Material to process:

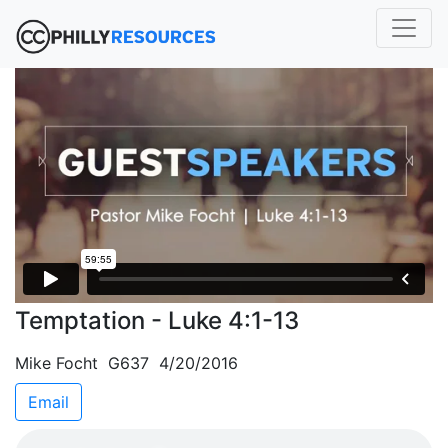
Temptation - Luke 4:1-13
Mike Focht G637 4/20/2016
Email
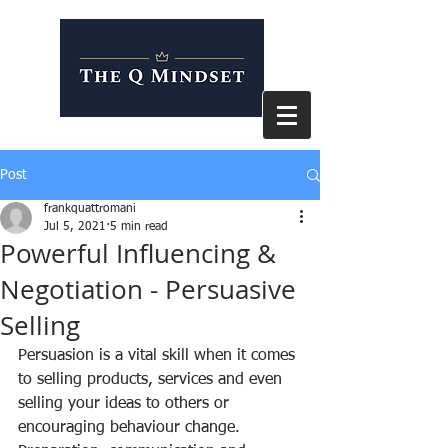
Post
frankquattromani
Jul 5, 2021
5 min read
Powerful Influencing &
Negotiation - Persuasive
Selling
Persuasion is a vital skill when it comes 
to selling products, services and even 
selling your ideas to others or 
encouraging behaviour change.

---

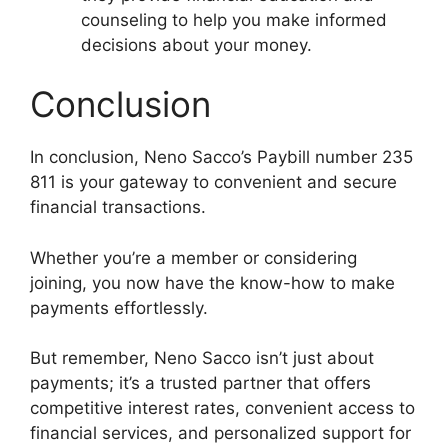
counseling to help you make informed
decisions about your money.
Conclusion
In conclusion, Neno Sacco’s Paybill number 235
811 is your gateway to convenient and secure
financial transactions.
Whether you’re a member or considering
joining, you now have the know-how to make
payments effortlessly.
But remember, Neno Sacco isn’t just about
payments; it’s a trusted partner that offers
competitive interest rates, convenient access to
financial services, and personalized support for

Your instructions:
Transcribe verbatim the lines of the records from the line containing "counseling to help you make informed" through the line containing "payments effortlessly.", including both of those lines.

Result below:
counseling to help you make informed
decisions about your money.
Conclusion
In conclusion, Neno Sacco’s Paybill number 235
811 is your gateway to convenient and secure
financial transactions.
Whether you’re a member or considering
joining, you now have the know-how to make
payments effortlessly.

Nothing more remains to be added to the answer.